◆ DESCRIPTION OF THE TASK ◆
Set down the entries that follow exactly as written, leaving out any images.

◆ DATA IN THIS EXERCISE ◆
####################
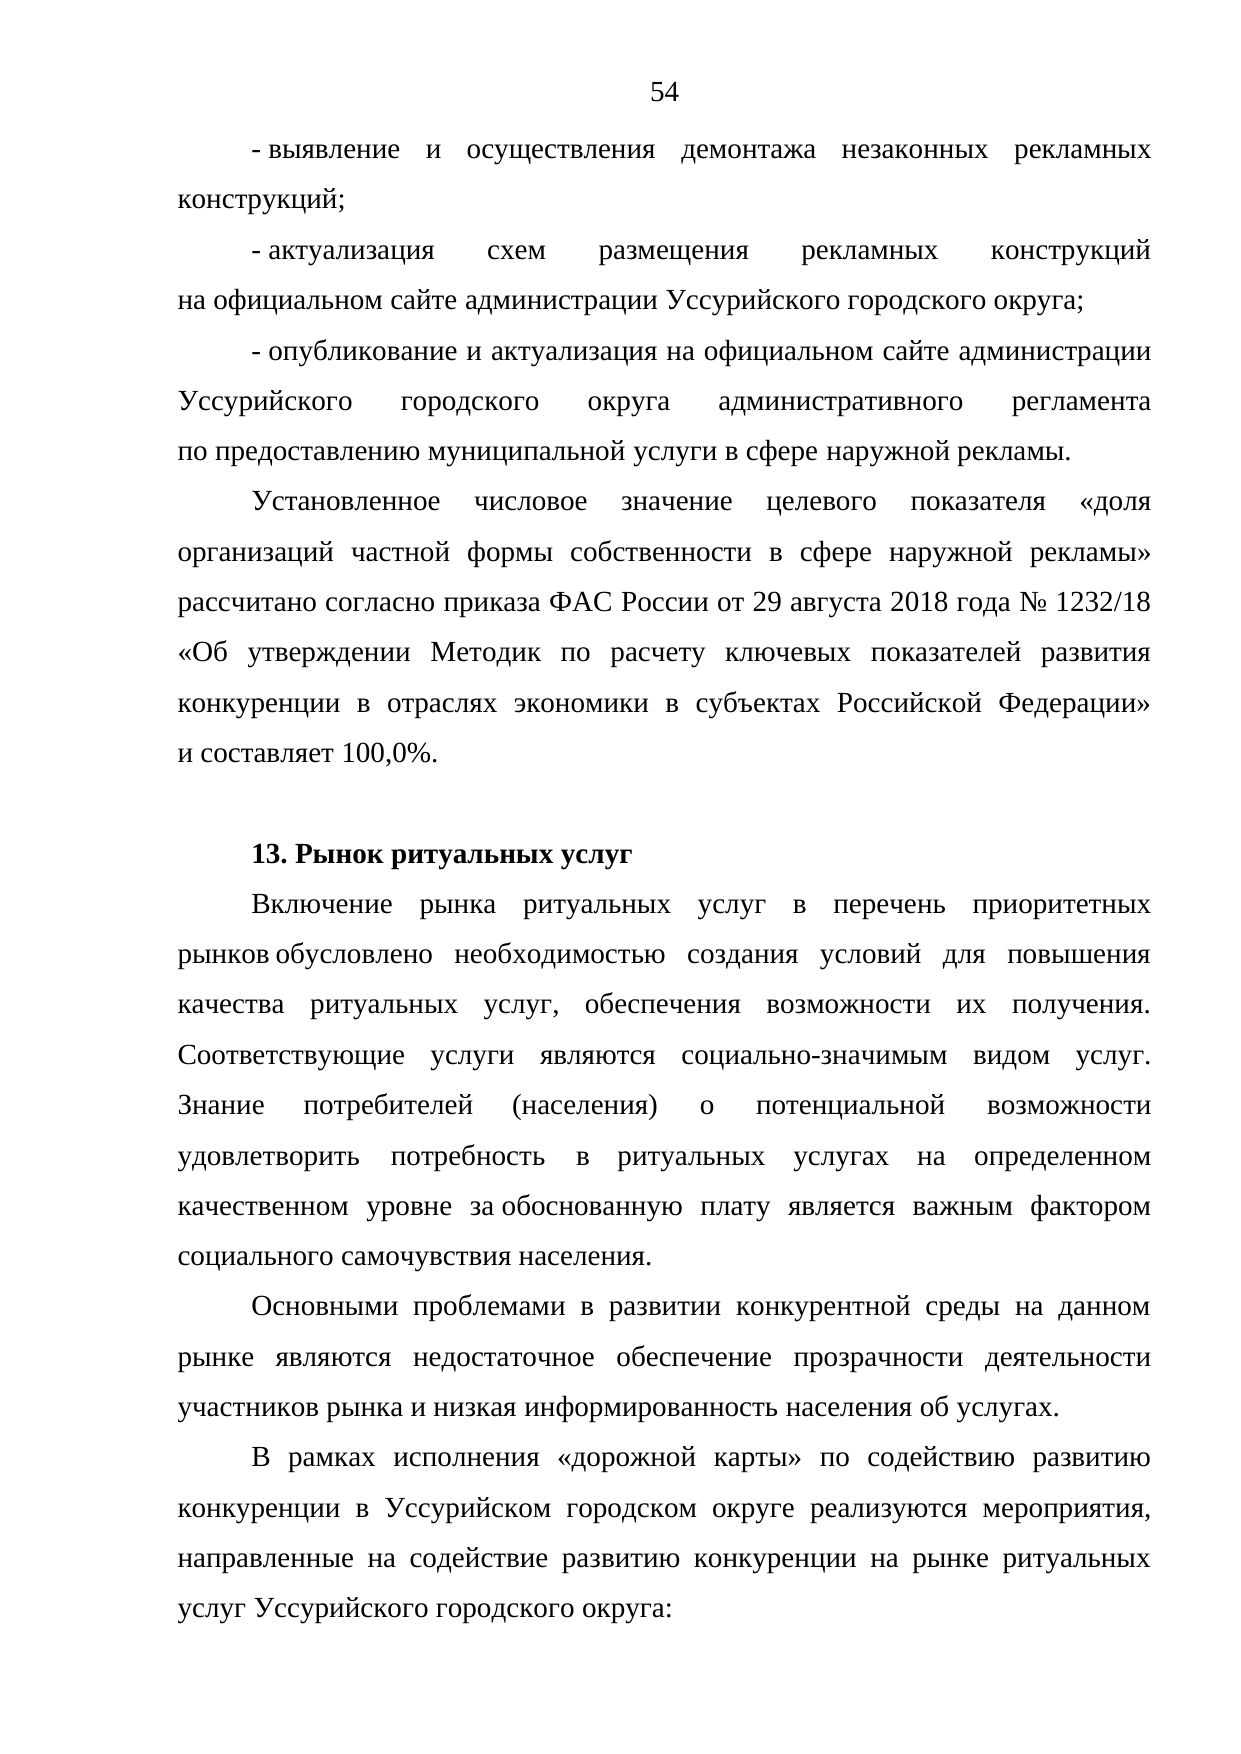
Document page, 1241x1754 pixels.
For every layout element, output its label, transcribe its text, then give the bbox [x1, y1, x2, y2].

text Установленное числовое значение целевого показателя «доля организаций частной формы собственности в сфере наружной рекламы» рассчитано согласно приказа ФАС России от 29 августа 2018 года № 1232/18 «Об утверждении Методик по расчету ключевых показателей развития конкуренции в отраслях экономики в субъектах Российской Федерации» и составляет 100,0%. [177, 483, 1151, 769]
text 13. Рынок ритуальных услуг [177, 836, 1151, 869]
text В рамках исполнения «дорожной карты» по содействию развитию конкуренции в Уссурийском городском округе реализуются мероприятия, направленные на содействие развитию конкуренции на рынке ритуальных услуг Уссурийского городского округа: [177, 1439, 1151, 1624]
text - выявление и осуществления демонтажа незаконных рекламных конструкций; [177, 131, 1151, 215]
text - актуализация схем размещения рекламных конструкций на официальном сайте администрации Уссурийского городского округа; [177, 232, 1151, 316]
text Включение рынка ритуальных услуг в перечень приоритетных рынков обусловлено необходимостью создания условий для повышения качества ритуальных услуг, обеспечения возможности их получения. Соответствующие услуги являются социально-значимым видом услуг. Знание потребителей (населения) о потенциальной возможности удовлетворить потребность в ритуальных услугах на определенном качественном уровне за обоснованную плату является важным фактором социального самочувствия населения. [177, 886, 1151, 1272]
text Основными проблемами в развитии конкурентной среды на данном рынке являются недостаточное обеспечение прозрачности деятельности участников рынка и низкая информированность населения об услугах. [177, 1288, 1151, 1423]
text - опубликование и актуализация на официальном сайте администрации Уссурийского городского округа административного регламента по предоставлению муниципальной услуги в сфере наружной рекламы. [177, 333, 1151, 467]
####################
◆ OUTPUT FOR THIS TASK ◆
Document page, 1241x1754 pixels.
For every layout element, output its label, transcribe its text, then give the bbox [x1, y1, x2, y2].

text Установленное числовое значение целевого показателя «доля организаций частной формы собственности в сфере наружной рекламы» рассчитано согласно приказа ФАС России от 29 августа 2018 года № 1232/18 «Об утверждении Методик по расчету ключевых показателей развития конкуренции в отраслях экономики в субъектах Российской Федерации» и составляет 100,0%. [177, 483, 1151, 769]
text 13. Рынок ритуальных услуг [177, 836, 1151, 869]
text В рамках исполнения «дорожной карты» по содействию развитию конкуренции в Уссурийском городском округе реализуются мероприятия, направленные на содействие развитию конкуренции на рынке ритуальных услуг Уссурийского городского округа: [177, 1439, 1151, 1624]
text - выявление и осуществления демонтажа незаконных рекламных конструкций; [177, 131, 1151, 215]
text - актуализация схем размещения рекламных конструкций на официальном сайте администрации Уссурийского городского округа; [177, 232, 1151, 316]
text Включение рынка ритуальных услуг в перечень приоритетных рынков обусловлено необходимостью создания условий для повышения качества ритуальных услуг, обеспечения возможности их получения. Соответствующие услуги являются социально-значимым видом услуг. Знание потребителей (населения) о потенциальной возможности удовлетворить потребность в ритуальных услугах на определенном качественном уровне за обоснованную плату является важным фактором социального самочувствия населения. [177, 886, 1151, 1272]
text Основными проблемами в развитии конкурентной среды на данном рынке являются недостаточное обеспечение прозрачности деятельности участников рынка и низкая информированность населения об услугах. [177, 1288, 1151, 1423]
text - опубликование и актуализация на официальном сайте администрации Уссурийского городского округа административного регламента по предоставлению муниципальной услуги в сфере наружной рекламы. [177, 333, 1151, 467]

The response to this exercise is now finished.